Ev Gençleri Neden Ruhsal Takviye Almalılar?
Ev gençleri, yaşadıkları durum içerisinde rastgele bir takviye almayarak gün geçtikte daha karamsar, yalnız, başarısız ve çaresiz hissetmektedirler. Bu çaresizlik döngüsünü kıramadıkça gençlerin ömür boyunca yerine getirmeleri gereken misyonları artmaktadır ve bu durum, onlar için içinden çıkılması daha güç bir hâl almaya başlamaktadır.
Bu yazımızda da mesken genci olmayı bırakmakla ilgili sizlere verdiğimiz teklifler mutlak yarar içerse de bu teklifleri tek başına uygulayabilmek zannedildiği ölçüde kolay değildir. Bu yüzden psikoterapi takviyesi almak, bu süreci daha kolay ve süratli biçimde yönetebilmeyi sağlamaktadır.

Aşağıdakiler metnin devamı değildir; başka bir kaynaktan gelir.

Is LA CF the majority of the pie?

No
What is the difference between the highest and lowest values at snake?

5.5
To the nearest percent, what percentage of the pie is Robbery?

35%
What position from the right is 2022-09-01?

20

Ev gençlerinin alacakları psikoterapi takviyesiyle öncelikle gençlerin geçmiş yaşantılarındaki izler takip edilerek neden bu durumda olduklarına dair her şeyin açığa çıkarılması planlanır. Bunun sonucunda ise geçmişten bugüne gelen ve bugünkü sorunları doğuran bahisler üzerinde profesyonel çalışmalar yapılarak tüm sorunların ana kaynaklarından çözümlenmesi hedeflenir.
Bilişsel Davranışçı Terapi ve Şema Terapi usulleriyle sorunların geçmişte oluşan temelleri tespit edilerek bugünkü niyet, his ve davranış yapılarının uygunlaştırılması beklenmektedir. Bu gençlerin mesleksel geleceklerini inşa etmeleri ismine gereken çalışmalar gerçekçi bir bakış açısıyla ve uzman görüşü dayanağıyla yapılır. Ayrıyeten Mindfulness ve Sanat Terapisi üzere usullerle de bu gençlerin içerisinde bulundukları zorlayıcı his durumlarından kurtulmalarında ve rahat bir nefes almalarında yardımcı olunabilir.

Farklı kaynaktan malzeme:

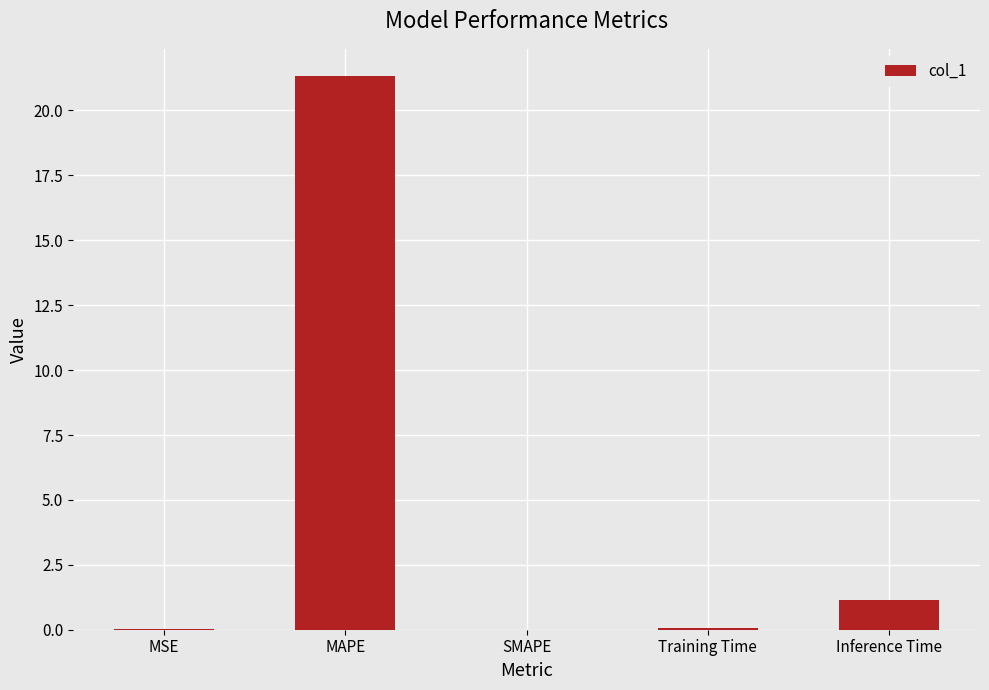

The value at MAPE is 32.1. True or false?

False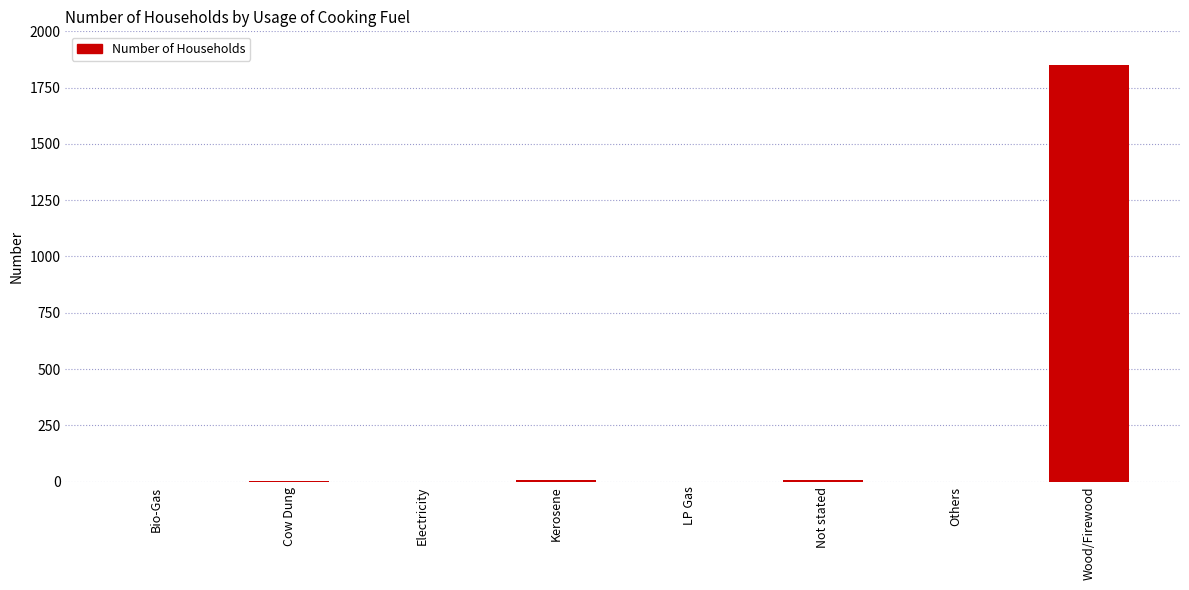

How many distinct data groups are displayed?

1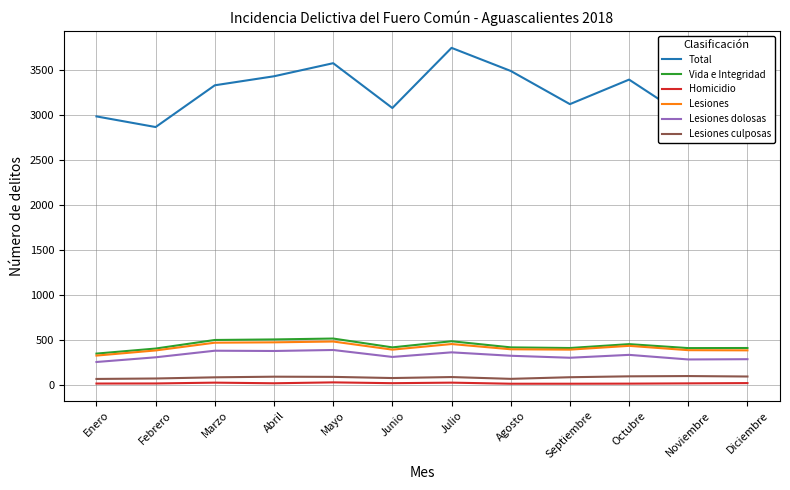

Is it true that Lesiones equals 390 at Noviembre?

True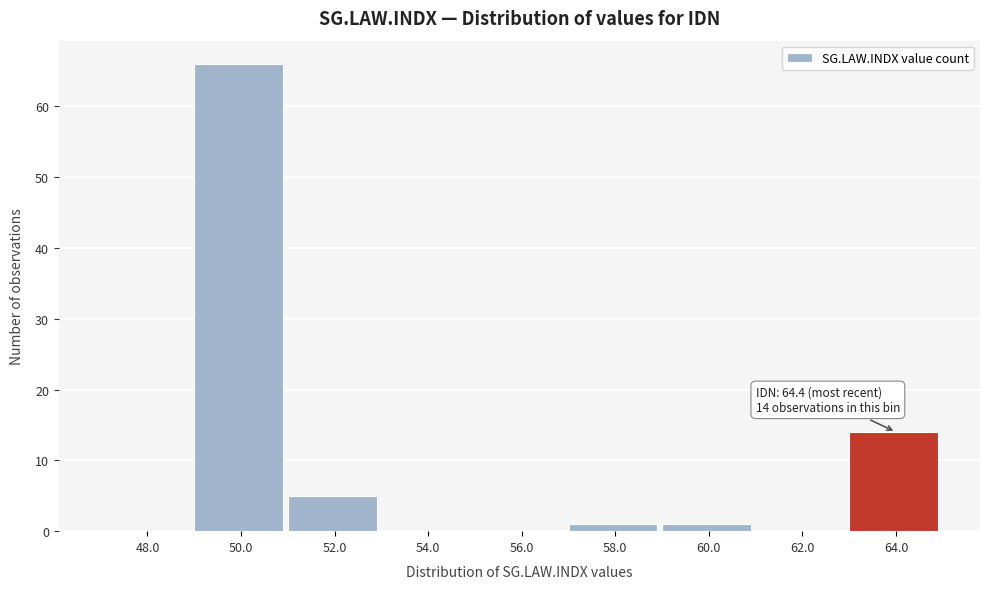

Reading right to left, transcribe all the data shown in this chart.

64.0=14	62.0=0	60.0=1	58.0=1	56.0=0	54.0=0	52.0=5	50.0=66	48.0=0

Ayrıca daha memnun geçirilebilecek gençlik yıllarınızın “ev genci” etiketiyle ketlenmemesi ve mesleksel gelişim sürecinizin sağlıklı ilerlemesi için mesleksel ilgi, yetenek ve kıymetlerinizin yanlışsız tespit edilerek kıymetlendirilmesi çok değerlidir. Mesleksel tercih ve yetenek alanında sağlıklı değerlendirmelerin yapılabilmesi için kurumumuzdan Mesleksel Tercih Danışmanlık Paketi satın alabilirsiniz. Bu sayede mesleksel geleceğinizi daha profesyonel biçimde inşa ederek ilerleyen periyotlarda yaşayabileceğiniz mesken genci olmak, mesleksel memnuniyeti yaşayamamak ve meslekte başarıyı tadamamak üzere zorlanmaları bugünden önleyebilirsiniz.